++++ Supplied data ++++
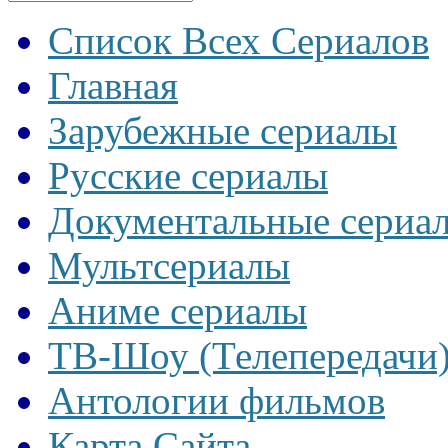
Список Всех Сериалов
Главная
Зарубежные сериалы
Русские сериалы
Документальные сериа
Мультсериалы
Аниме сериалы
ТВ-Шоу (Телепередачи
Антологии фильмов
Карта Сайта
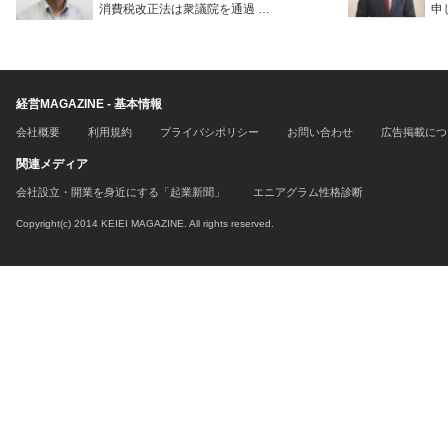
消費税改正法は衆議院を通過 …
申
経営MAGAZINE - 基本情報
会社概要
利用規約
プライバシポリシー
お問い合わせ
広告掲載につ
関連メディア
会社設立・開業を身近にする「起業新聞」
エニアグラム性格診断
Copyright(c) 2014 KEIEI MAGAZINE. All rights reserved.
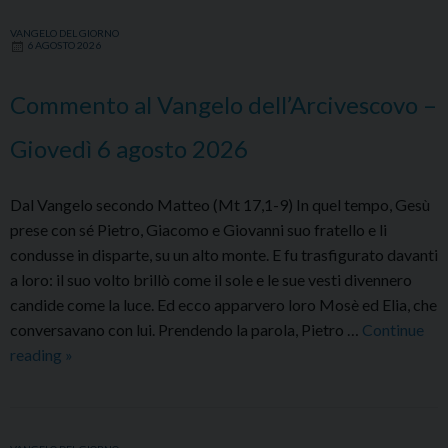
VANGELO DEL GIORNO
6 AGOSTO 2026
Commento al Vangelo dell’Arcivescovo –
Giovedì 6 agosto 2026
Dal Vangelo secondo Matteo (Mt 17,1-9) In quel tempo, Gesù
prese con sé Pietro, Giacomo e Giovanni suo fratello e li
condusse in disparte, su un alto monte. E fu trasfigurato davanti
a loro: il suo volto brillò come il sole e le sue vesti divennero
candide come la luce. Ed ecco apparvero loro Mosè ed Elia, che
conversavano con lui. Prendendo la parola, Pietro …
Continue
Commento
reading
»
al
Vangelo
dell’Arcivescovo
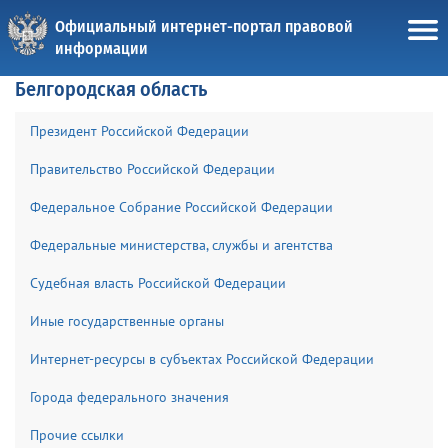
Официальный интернет-портал правовой
информации
Белгородская область
Президент Российской Федерации
Правительство Российской Федерации
Федеральное Собрание Российской Федерации
Федеральные министерства, службы и агентства
Судебная власть Российской Федерации
Иные государственные органы
Интернет-ресурсы в субъектах Российской Федерации
Города федерального значения
Прочие ссылки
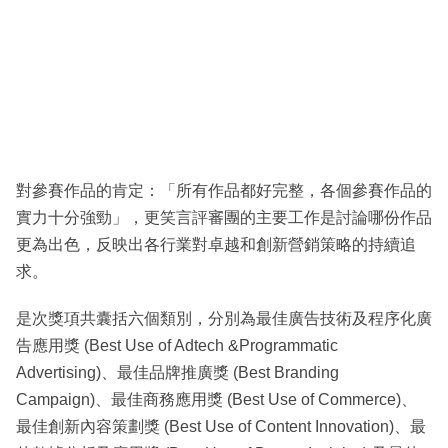
對參賽作品的肯定：「所有作品都好完整，各個參賽作品的
實力十分強勁」，更笑言評審團的主要工作是討論哪份作品
更為出色，反映出各行業對卓越和創新營銷策略的持續追
求。
是次獎項共囊括六個類別，分別為最佳廣告技術及程序化廣
告應用獎 (Best Use of Adtech &Programmatic
Advertising)、最佳品牌推廣獎 (Best Branding
Campaign)、最佳商務應用獎 (Best Use of Commerce)、
最佳創新內容策劃獎 (Best Use of Content Innovation)、最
++++
Report every line of the records that contains the word "dell".

> Response to the task
Commento al Vangelo dell’Arcivescovo –
dell’Arcivescovo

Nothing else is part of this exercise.